Coinhive responded to criticisms about lack of transparency by releasing a new version of its JavaScript miner called AuthedMine. Instead of running automatically and invisibly, AuthedMine takes the novel step of actually asking permission to run. But while that type of disclosure mechanism could legitimize cryptojacking, researchers say that it hasn't gained much ground—and that it will be difficult, if not impossible, to completely rein more aggressive models in.
Coinhive concedes that its attempt to close Pandora's box with the AuthedMine version hasn't quite worked so far, in part because adblockers and antivirus treat it the same way it does any other cryptojacker.
"At this point we have to consider AuthedMine to only be a partial success," the company said in a statement to WIRED. "Most adblockers have now blocked AuthedMine, despite our best intentions. Even some antiviruses (like Norton) consider AuthedMine as a threat now—which entirely defeats the purpose of using AuthedMine instead of our original implementation. We're looking for other ways to make this work."
Sophos, for one, currently considers all cryptojackers to be "parasitic" malware. Browser developers, like those that work on the Chromium Project that underlies Google Chrome, have also considered ways to handle cryptojacking and whether to block it to protect users. The Opera browser recently announced that it is adding a mechanism called "NoCoin" to its built-in ad blocker to stop mining scripts.
As cryptojacking has taken off, it has also served as a sort of conceptual unifier for the various mining technologies that have been slowly percolating over the years. Coinhive has even started promoting a type of anti-spam mechanism called a Proof of Work Captcha, an idea that has been around for years. Instead of checking whether a user is human, this tool solves processor-intensive mathematical mining puzzles to make it slower and less economically feasible for spammers to load certain pages or perform certain actions on a site. These captchas result in less annoyance for individual users, but they tax device processors and can take a long time to finish on older machines.
The more these mining technologies layer on top of each other—whether for legitimate purposes or scams—the more web users may begin to experience a changed browsing landscape. Between October and November, the number of mobile devices that encountered at least one cryptojacking script increased by 287 percent, according to analysis by the mobile security firm Wandera.
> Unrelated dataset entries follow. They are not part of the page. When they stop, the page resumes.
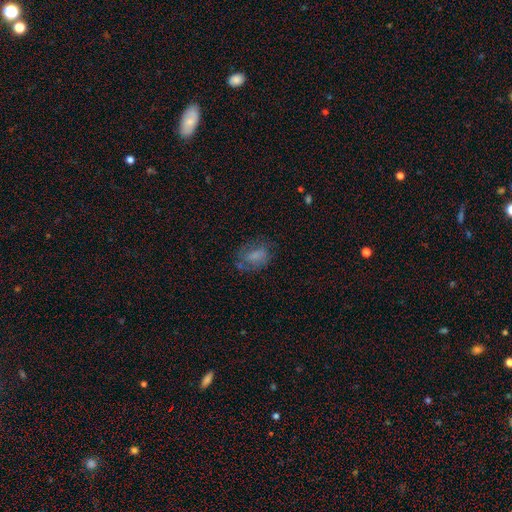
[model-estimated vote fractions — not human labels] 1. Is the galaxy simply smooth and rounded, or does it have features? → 64% smooth, 25% featured or disk, 10% star or artifact.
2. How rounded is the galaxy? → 81% in between, 17% round, 3% cigar-shaped.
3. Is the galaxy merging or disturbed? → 56% none, 25% minor disturbance, 17% major disturbance, 3% merger.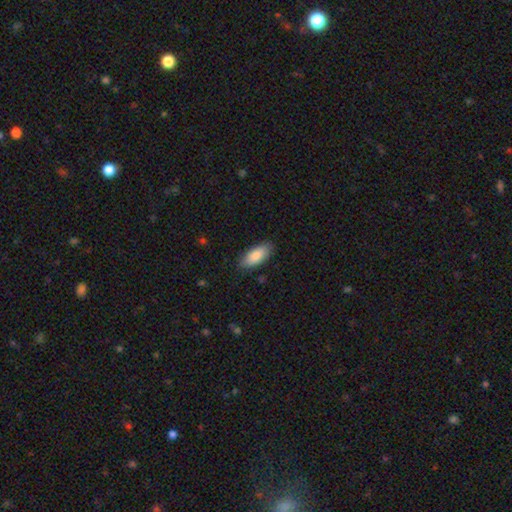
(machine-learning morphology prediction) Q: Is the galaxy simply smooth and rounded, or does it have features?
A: smooth — 86%.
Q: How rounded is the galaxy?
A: in between — 84%.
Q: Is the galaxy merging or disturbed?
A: none — 84%.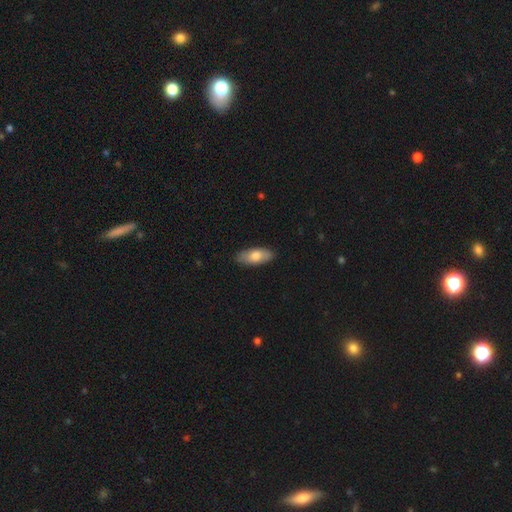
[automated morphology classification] Smooth or featured: smooth — 74% (featured or disk — 20%)
How rounded: in between — 83% (cigar-shaped — 14%)
Merging: none — 87% (minor disturbance — 10%)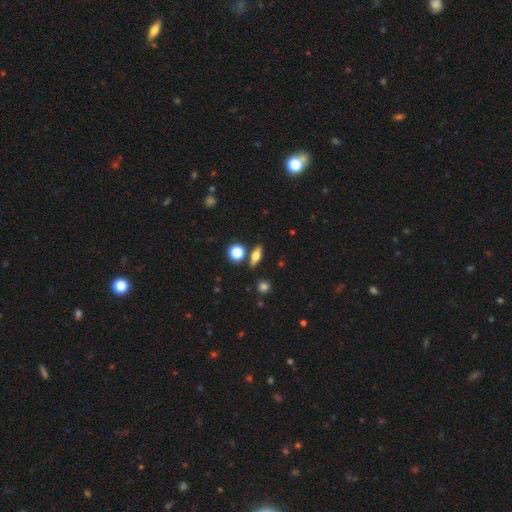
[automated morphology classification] Smooth or featured? Predicted: smooth (p=0.47). Merging? Predicted: none (p=0.82).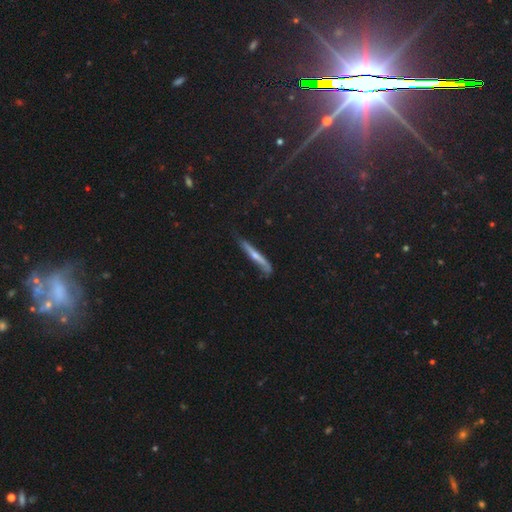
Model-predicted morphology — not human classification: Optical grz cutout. It shows a featured or disk galaxy (54%) viewed edge-on (89%). Merging: none (66%).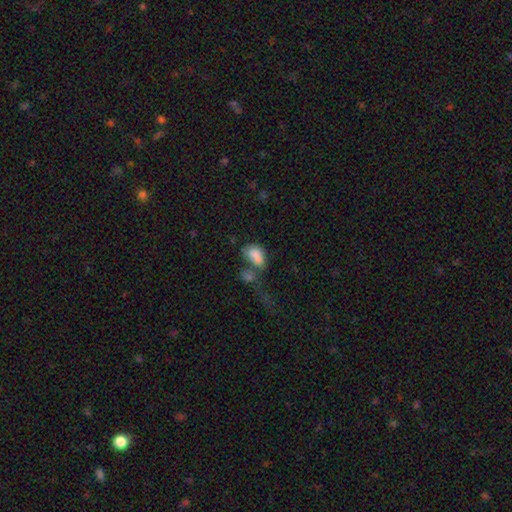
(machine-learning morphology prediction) Overall: smooth (76%). How rounded: in between (85%). Merging: merger (52%; none 19%).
Cryptojacking could evolve to the point that the processing power of a user's device matters more than ever to their browsing experience, and even access to information and services, says Dan Cuddeford, Wandera's director of sales engineering. "I still like what in my mind are legitimate uses for cryptojacking," Cuddeford says. "But we may be in a situation in the future where you’re able to get access more quickly because you’re able to solve these puzzles faster. The faster the CPU you have, the quicker you can progress to the next screen, and everyone could start to be treated differently."
Some uses of cryptojacking still offer opt-in transparency, the approach the security community has pushed for to legitimize and de-stigmatize the technology. But within the melange of sketchy uses, it's troubling to consider that in-browser mining could ultimately become its own form of paid prioritization, where the people who can afford more processing power are preferred by services online.